Monitoring the spread of SARS-CoV-2 presents significant challenges due to the asymptomatic nature of the infections, the presence of numerous variants, and changes in population behavior resulting from the implementation of non-pharmaceutical interventions aimed at reducing transmission. To accurately estimate the true rate of infection, we have developed a Digital Twin model that simulates the evolution of SARS-CoV-2 infections in Catalonia. Continuous validation plays a crucial role in ensuring the accuracy of our model's predictions. Our system utilizes data from the Catalonia Health Service to quantify detected cases, hospitalizations, and the overall impact on the healthcare system. However, these data are susceptible to under-reporting due to changes in screening policies. To enhance the reliability of our model's forecasts, we incorporate data from the Catalan Surveillance Network of SARS-CoV-2 in Sewage (SARSAIGUA). In this paper, we show how we utilize sewage data in the validation process of the Digital Twin to identify any discrepancies between the model's predictions and real-time data.

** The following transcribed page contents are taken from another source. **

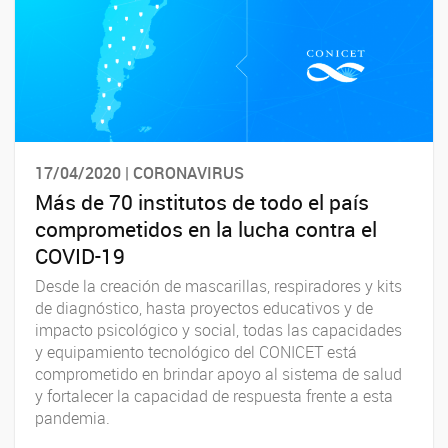
17/04/2020 | CORONAVIRUS
Más de 70 institutos de todo el país
comprometidos en la lucha contra el
COVID-19
Desde la creación de mascarillas, respiradores y kits
de diagnóstico, hasta proyectos educativos y de
impacto psicológico y social, todas las capacidades
y equipamiento tecnológico del CONICET está
comprometido en brindar apoyo al sistema de salud
y fortalecer la capacidad de respuesta frente a esta
pandemia.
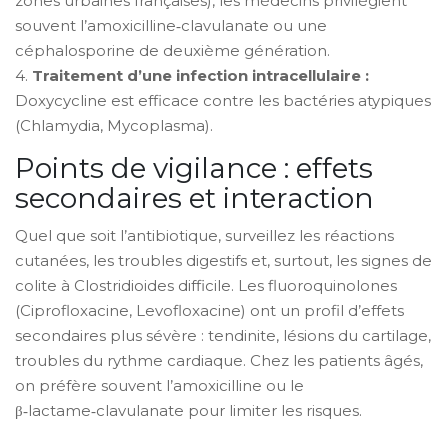
zones urbaines françaises), les médecins privilégient
souvent l’amoxicilline‑clavulanate ou une
céphalosporine de deuxième génération.
4.
Traitement d’une infection intracellulaire :
Doxycycline est efficace contre les bactéries atypiques
(Chlamydia, Mycoplasma).
Points de vigilance : effets
secondaires et interaction
Quel que soit l’antibiotique, surveillez les réactions
cutanées, les troubles digestifs et, surtout, les signes de
colite à Clostridioides difficile. Les fluoroquinolones
(Ciprofloxacine, Levofloxacine) ont un profil d’effets
secondaires plus sévère : tendinite, lésions du cartilage,
troubles du rythme cardiaque. Chez les patients âgés,
on préfère souvent l’amoxicilline ou le
β‑lactame‑clavulanate pour limiter les risques.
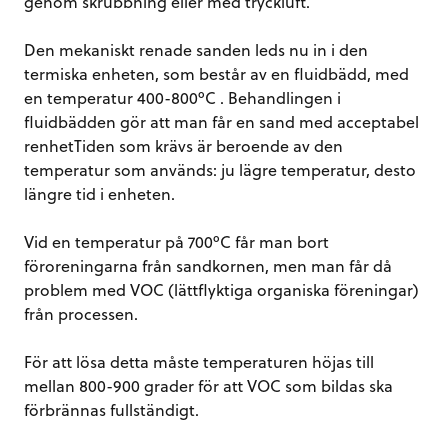
genom skrubbning eller med tryckluft.
Den mekaniskt renade sanden leds nu in i den
termiska enheten, som består av en fluidbädd, med
en temperatur 400-800ºC . Behandlingen i
fluidbädden gör att man får en sand med acceptabel
renhetTiden som krävs är beroende av den
temperatur som används: ju lägre temperatur, desto
längre tid i enheten.
Vid en temperatur på 700ºC får man bort
föroreningarna från sandkornen, men man får då
problem med VOC (lättflyktiga organiska föreningar)
från processen.
För att lösa detta måste temperaturen höjas till
mellan 800-900 grader för att VOC som bildas ska
förbrännas fullständigt.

We outline how this continuous validation approach allows us to generate long-term forecasts and gain insights into the current situation regarding the spread of SARS-CoV-2, enabling us to reassess assumptions and enhance our understanding of the pandemic's behavior in Catalonia.
The paper presents a Digital Twin model to analyze the evolution of SARS-CoV-2.
It shows how sewage data are used to validate the model's predictions.
It outlines how the continuous validation allows long-term forecasts.
The model can account for the asymptomatic nature of the infections, variants, and changes in population behavior due to NPIs.
The method enhances the reliability and accuracy of the model's forecasts.